Выбрать главу

В области исполнительства, и притом виртуозного, Хейфец тоже принадлежит к этому типу художников, гостей больших городов нашей эпохи. От сезона к сезону он с удивительной скоростью переезжает из города в город, выстраивая календарь по собственному вкусу. Зимы он отдает Гаване, позволяя гаванцам переживать художественное наслаждение с той частотой, какая нужна обычному человеку, еще одному детищу тех же больших городов, чтобы пробудить, встряхнуть, обострить, ускорить его нервную деятельность. Хейфеца обвиняют в чрезмерной виртуозности, забывая, что его исполнение демонстрируется широкой публике, успеха у которой приходится искать более прямыми путями, чем в какой-нибудь камерате{443} семейства Фарнезе{444}. Но эти толки проходят и улетучиваются, когда он появляется перед нами с торжественным Иоганном Себастьяном, высясь посреди оркестра и оставаясь спокойным и непоколебимым, как будто всем своим воздействием он обязан одному смычку и одному лишь резонирующему пространству. Еще его обвиняют в холодности, но это обвинения со стороны простаков, забывающих, что холод и тепло меряются температурной шкалой и не годятся для оценки художественной выразительности. Хейфец — из тех путешественников, которых в Гаване всегда ждут, и если однажды зимой мы вдруг его не увидим, то подумаем, что этой зиме чего-то недостает и нас обделили благими знаками, позволяющими надеяться на рождение весны.

5 ноября 1949
24. Пешком до рынка, или Культурное достояние

Дни, созданные для прогулок С особой неторопливостью распробуешь увиденную словно впервые улицу и замираешь, не отводя глаз от домишек, повернувшихся новой стороной. У каждого закоулка — свой неповторимый облик к одним — не подступись, им не до нас, другие сами спешат навстречу, протягивают руку, идут бок о бок, наполняя житницу добрым зерном неспешно струящейся беседы. В такие дни на город опускается — по крылатому слову римлян эпохи воспоминаний, а не захватов — «печаль камней». Но одно дело — камни, порушенные схваткой и атакой яростных воинств, кидающихся на них, чтобы обратить в прах. И совсем другое — наши дома, перешедшие по наследству от былых колоний прямо с фундаментом и подточенные либо нечистоплотностью жильцов, расплодивших бесчисленных собак, либо конторой, учредившей господство однообразия и металлолома, оставив лицо лишь тем, кто в состоянии предъявить родословную и необходимое чувство собственной значимости.

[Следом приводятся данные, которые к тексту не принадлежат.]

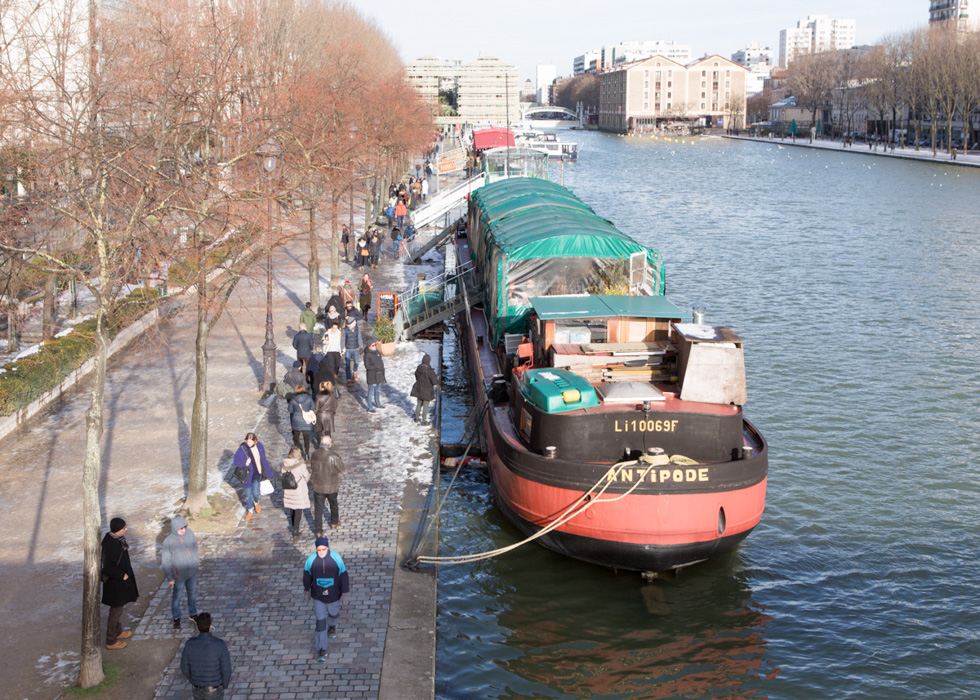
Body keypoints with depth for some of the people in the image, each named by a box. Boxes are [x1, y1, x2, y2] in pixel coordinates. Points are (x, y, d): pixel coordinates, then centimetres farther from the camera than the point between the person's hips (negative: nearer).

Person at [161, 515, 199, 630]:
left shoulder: (189, 533, -10)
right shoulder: (168, 542, -22)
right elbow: (165, 561, -14)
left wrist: (197, 561, 18)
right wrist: (169, 578, -10)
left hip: (192, 572, 4)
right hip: (179, 575, -4)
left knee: (192, 593, 21)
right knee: (176, 596, 14)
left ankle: (193, 613, 42)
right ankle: (176, 618, 34)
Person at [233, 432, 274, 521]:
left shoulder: (259, 446, -7)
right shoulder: (242, 448, -18)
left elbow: (263, 460, 6)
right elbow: (236, 461, -11)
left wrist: (267, 473, 12)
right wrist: (245, 463, -30)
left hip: (257, 473, 1)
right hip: (248, 475, -1)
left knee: (256, 492, -8)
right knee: (248, 494, 12)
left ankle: (256, 503, 29)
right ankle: (249, 510, 38)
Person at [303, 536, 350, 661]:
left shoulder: (336, 558, -21)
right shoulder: (311, 559, -19)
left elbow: (343, 576, -12)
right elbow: (307, 576, -2)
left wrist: (344, 594, -8)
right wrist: (307, 591, 8)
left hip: (333, 595, 1)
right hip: (318, 596, -1)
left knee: (333, 613, 24)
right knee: (321, 621, -1)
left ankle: (332, 626, 61)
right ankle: (321, 649, 10)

Расположенный против президентского дворца рынок в подходящий денек снова воскрешает, вынув из закромов, всю глубину своей каменной кладки. И какого гаванца не поразит тогда игра этих арок, приковывающая глаз, как гигантский адамант, кропотливо отделанный сотней порталов. Потом камень угаснет, переживет очередной ремонт, ступени опять затопчут и все потускнеет, ожидая поры, когда наново отполируют грани и укрепят оправу.

Поразительно, как это рынок, возведенный для города, где не было и сотни тысяч жителей, достиг в своем камне и облике такого совершенства, что веком позже, лишь чуть-чуть освежив кладку, смог послужить городским Дворцом изящных искусств! Должно быть, каждая соседская община, чтобы хоть чем-то пронять власти, задремавшие от слишком тягучих ликеров, создала тогда собственный попечительский совет, в первую голову понимая одно: не вмешайся в дело нынешнее поколение, и большинство построек рухнет, а развалины будут торчать для потомков перстом, указующим на останки и тупоумие минувшей эпохи.

8 ноября 1949
27. Маленький город, или Человеческая мера

Обходя маленький город (а размеры — один из мелких комплексов большинства гаванцев), нередко думаешь, что нет у него злейшего врага, чем он сам, и что в этой невеликости — весь корень его бед и невзгод. Герберт Рид{445} — другого мнения: культура, — спорит он, — достояние небольших городов. Нужно вернуться к городам-государствам, лишь в небольших городах (вспомним Афины, Флоренцию, Веймар) может сложиться тип культуры, соразмерной человеку.